= Page excerpt =
________________________

Hochauser’s book stays true to the characters while giving them a modern sensibility. Peppered with sly humour, romantic sparring and even occasional glimmers of mercifully genteel sexual innuendo, it’s a more grown-up script for a more grown-up Anne, while carefully preserving the characters’ natural sweetness.

The story drags a bit in act two, becoming heavy-handed or repetitious at times (no less than four heartwarming letter-readings stoke the plot), but it never bogs down for long, and Irving always keeps the show moving briskly.

Reitsma’s crisp enunciation and emotional intensity capture Anne’s intelligence without sacrificing her playfulness, and Rossiter injects enough vulnerability and self-mockery into his Gilbert to make the often-smug character as charming as intended. Campbell’s Marilla evokes the inner warmth wrapped in outer reserve so essential to the character, and Brittany Banks is a font of impeccable comic timing as Anne’s chum Diana.

Other standouts include Robin Craig’s tart-tongued Mrs. Lynde, Brieonna Loche’s lean and hungry Josie, Anders Balderston’s likeably needy Moody, and an animated, engaged Page Gallant making the most of her bit parts.

________________________

= Entries supplied =
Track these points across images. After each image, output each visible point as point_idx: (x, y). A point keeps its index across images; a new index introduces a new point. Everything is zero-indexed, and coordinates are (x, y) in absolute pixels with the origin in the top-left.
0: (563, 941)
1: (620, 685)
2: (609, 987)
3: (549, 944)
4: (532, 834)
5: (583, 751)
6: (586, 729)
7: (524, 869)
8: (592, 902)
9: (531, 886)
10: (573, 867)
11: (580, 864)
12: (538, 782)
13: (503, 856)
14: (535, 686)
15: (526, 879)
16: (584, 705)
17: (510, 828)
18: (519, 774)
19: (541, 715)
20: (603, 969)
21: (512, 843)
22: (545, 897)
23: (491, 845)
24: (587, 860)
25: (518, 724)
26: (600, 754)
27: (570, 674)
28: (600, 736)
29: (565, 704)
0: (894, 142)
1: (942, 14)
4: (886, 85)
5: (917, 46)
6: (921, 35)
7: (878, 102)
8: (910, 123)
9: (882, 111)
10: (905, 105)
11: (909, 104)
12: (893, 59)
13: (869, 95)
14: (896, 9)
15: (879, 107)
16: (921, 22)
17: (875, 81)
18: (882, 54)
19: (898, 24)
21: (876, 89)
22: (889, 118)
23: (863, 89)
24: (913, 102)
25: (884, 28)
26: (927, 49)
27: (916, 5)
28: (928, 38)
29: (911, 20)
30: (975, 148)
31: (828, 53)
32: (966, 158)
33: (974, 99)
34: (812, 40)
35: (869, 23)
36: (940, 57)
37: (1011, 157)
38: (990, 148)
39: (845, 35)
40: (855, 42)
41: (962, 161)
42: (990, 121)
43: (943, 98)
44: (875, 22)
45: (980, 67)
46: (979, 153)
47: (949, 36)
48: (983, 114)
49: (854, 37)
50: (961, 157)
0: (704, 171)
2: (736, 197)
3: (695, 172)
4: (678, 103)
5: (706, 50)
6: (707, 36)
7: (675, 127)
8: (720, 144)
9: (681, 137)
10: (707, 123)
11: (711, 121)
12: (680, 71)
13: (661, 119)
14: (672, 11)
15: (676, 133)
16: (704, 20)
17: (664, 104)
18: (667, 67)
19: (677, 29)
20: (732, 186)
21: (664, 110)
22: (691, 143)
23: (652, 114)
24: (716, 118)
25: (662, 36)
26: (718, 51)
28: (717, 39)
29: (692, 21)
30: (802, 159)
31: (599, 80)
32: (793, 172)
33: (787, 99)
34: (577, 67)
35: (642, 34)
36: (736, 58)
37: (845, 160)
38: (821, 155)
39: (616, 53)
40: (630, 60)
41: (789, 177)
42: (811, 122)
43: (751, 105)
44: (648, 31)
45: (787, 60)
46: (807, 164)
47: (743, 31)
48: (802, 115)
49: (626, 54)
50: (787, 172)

________________________

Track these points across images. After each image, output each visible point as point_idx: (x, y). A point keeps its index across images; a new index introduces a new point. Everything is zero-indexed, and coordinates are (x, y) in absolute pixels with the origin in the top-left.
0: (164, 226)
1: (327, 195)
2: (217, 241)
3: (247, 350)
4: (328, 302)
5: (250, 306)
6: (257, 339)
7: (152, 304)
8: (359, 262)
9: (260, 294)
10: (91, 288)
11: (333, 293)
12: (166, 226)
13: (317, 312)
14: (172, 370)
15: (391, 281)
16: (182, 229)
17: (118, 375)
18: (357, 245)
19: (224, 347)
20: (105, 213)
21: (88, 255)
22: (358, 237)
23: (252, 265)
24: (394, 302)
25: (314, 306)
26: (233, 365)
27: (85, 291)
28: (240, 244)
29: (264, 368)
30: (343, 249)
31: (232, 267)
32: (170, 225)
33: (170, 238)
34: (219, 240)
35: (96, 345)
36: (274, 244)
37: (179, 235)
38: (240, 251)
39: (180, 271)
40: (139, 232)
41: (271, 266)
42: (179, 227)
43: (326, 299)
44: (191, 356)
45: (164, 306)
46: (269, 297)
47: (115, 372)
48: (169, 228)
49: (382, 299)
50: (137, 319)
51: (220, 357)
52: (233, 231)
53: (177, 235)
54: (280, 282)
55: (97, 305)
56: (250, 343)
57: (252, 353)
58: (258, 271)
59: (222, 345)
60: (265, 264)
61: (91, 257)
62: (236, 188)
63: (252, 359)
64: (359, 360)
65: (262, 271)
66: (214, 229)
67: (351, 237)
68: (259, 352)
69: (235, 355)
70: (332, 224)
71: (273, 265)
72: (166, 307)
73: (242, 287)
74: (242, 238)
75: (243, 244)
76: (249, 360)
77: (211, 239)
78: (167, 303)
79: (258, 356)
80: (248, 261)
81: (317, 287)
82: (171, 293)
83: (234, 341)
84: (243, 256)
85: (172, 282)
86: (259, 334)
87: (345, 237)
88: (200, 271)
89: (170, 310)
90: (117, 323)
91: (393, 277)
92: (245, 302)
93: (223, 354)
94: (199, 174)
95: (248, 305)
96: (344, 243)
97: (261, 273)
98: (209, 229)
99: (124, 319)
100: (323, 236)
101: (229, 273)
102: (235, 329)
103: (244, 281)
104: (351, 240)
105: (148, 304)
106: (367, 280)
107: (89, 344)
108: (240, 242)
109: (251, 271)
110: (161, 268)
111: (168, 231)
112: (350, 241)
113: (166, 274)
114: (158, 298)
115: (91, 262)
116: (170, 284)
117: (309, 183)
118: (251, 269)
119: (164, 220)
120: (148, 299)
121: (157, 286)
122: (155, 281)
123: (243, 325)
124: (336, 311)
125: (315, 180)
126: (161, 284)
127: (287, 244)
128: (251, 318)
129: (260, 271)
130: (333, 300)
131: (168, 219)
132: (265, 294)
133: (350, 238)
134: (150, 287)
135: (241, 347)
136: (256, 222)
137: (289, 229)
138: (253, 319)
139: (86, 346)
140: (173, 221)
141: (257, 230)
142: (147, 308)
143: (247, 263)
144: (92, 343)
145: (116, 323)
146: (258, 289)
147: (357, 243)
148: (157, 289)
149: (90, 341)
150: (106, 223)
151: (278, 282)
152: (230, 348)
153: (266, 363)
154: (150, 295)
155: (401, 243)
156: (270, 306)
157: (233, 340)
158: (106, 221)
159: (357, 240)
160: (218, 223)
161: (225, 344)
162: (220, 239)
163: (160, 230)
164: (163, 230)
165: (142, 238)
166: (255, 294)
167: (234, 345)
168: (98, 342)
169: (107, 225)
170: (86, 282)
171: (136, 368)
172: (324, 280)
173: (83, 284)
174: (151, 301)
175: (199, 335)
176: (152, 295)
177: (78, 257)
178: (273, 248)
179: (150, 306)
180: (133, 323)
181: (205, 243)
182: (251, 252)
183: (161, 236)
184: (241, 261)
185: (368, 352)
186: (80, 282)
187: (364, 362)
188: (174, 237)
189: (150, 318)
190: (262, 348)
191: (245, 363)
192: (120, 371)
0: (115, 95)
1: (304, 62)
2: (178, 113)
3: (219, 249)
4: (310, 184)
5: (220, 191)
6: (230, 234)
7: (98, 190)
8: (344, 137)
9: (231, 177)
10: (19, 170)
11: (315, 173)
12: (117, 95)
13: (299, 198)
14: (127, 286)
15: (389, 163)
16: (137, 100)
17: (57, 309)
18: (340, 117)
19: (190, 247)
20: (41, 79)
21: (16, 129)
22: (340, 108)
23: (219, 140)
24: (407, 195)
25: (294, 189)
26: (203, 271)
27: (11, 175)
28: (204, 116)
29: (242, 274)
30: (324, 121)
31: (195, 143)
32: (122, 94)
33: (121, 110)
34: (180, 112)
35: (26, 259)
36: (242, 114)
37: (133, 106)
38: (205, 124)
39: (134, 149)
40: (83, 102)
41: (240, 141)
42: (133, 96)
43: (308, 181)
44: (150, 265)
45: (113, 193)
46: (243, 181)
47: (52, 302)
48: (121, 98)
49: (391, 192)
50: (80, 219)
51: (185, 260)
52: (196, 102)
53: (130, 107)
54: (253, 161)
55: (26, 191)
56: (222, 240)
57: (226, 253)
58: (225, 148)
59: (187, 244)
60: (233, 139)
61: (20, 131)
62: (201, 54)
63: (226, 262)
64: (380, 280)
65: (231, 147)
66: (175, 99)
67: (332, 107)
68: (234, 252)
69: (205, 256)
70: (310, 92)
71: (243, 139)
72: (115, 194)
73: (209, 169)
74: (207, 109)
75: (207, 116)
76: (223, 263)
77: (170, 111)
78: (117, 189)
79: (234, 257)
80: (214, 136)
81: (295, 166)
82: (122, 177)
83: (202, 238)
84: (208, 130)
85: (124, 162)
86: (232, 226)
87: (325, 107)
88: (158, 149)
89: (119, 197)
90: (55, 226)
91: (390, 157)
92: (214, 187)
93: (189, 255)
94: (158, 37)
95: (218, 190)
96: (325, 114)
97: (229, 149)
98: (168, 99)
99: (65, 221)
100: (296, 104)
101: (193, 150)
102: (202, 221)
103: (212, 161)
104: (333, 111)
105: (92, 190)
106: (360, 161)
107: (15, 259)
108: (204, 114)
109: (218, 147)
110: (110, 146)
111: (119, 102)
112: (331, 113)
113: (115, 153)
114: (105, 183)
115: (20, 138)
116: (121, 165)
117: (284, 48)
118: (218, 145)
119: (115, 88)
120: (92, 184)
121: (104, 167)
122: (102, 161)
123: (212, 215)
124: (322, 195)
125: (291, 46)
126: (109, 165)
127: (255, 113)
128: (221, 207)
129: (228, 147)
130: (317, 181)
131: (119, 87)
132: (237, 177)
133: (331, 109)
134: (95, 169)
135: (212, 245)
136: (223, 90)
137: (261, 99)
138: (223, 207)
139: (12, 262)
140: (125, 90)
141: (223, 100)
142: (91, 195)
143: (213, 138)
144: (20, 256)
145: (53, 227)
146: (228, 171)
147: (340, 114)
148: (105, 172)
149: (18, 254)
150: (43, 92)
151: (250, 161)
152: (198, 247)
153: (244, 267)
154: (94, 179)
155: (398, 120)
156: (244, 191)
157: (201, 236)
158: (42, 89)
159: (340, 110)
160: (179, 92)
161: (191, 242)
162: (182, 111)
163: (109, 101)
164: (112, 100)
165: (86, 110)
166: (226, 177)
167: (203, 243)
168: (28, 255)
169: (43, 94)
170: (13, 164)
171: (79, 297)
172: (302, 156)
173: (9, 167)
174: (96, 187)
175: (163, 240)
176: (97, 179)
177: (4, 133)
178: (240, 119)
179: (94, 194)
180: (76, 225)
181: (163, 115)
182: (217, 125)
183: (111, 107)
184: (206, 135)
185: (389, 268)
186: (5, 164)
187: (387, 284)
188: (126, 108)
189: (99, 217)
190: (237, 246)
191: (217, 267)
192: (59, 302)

________________________

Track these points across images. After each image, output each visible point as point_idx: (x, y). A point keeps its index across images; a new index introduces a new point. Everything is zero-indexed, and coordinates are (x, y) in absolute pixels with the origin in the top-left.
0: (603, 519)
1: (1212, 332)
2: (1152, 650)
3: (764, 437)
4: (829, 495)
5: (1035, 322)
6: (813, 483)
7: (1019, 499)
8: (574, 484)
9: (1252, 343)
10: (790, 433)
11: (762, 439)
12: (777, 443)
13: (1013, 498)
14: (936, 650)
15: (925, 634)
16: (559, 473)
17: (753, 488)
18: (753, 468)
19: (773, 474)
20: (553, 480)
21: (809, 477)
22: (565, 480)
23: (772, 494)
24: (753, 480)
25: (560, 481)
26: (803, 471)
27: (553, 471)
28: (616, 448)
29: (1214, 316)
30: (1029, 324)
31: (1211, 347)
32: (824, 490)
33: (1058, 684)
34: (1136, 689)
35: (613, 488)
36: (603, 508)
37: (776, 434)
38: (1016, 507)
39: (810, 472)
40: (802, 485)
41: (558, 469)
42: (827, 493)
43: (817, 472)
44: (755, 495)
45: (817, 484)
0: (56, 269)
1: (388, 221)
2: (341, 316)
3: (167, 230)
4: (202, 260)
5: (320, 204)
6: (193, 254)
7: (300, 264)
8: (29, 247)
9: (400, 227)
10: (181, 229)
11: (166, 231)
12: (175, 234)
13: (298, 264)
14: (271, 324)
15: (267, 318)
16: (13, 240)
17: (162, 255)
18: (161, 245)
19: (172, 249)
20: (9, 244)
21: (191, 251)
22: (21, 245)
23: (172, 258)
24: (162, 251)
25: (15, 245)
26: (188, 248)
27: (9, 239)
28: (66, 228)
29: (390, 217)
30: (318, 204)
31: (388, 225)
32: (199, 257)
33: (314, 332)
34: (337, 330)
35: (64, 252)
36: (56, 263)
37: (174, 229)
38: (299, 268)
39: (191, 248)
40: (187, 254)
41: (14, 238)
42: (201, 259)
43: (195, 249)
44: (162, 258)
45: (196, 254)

________________________

= Your instructions =
Return the passage of the review that runs from "The story drags" up to and including "her bit parts.", copied word for word.

= Written answer =
The story drags a bit in act two, becoming heavy-handed or repetitious at times (no less than four heartwarming letter-readings stoke the plot), but it never bogs down for long, and Irving always keeps the show moving briskly.

Reitsma’s crisp enunciation and emotional intensity capture Anne’s intelligence without sacrificing her playfulness, and Rossiter injects enough vulnerability and self-mockery into his Gilbert to make the often-smug character as charming as intended. Campbell’s Marilla evokes the inner warmth wrapped in outer reserve so essential to the character, and Brittany Banks is a font of impeccable comic timing as Anne’s chum Diana.

Other standouts include Robin Craig’s tart-tongued Mrs. Lynde, Brieonna Loche’s lean and hungry Josie, Anders Balderston’s likeably needy Moody, and an animated, engaged Page Gallant making the most of her bit parts.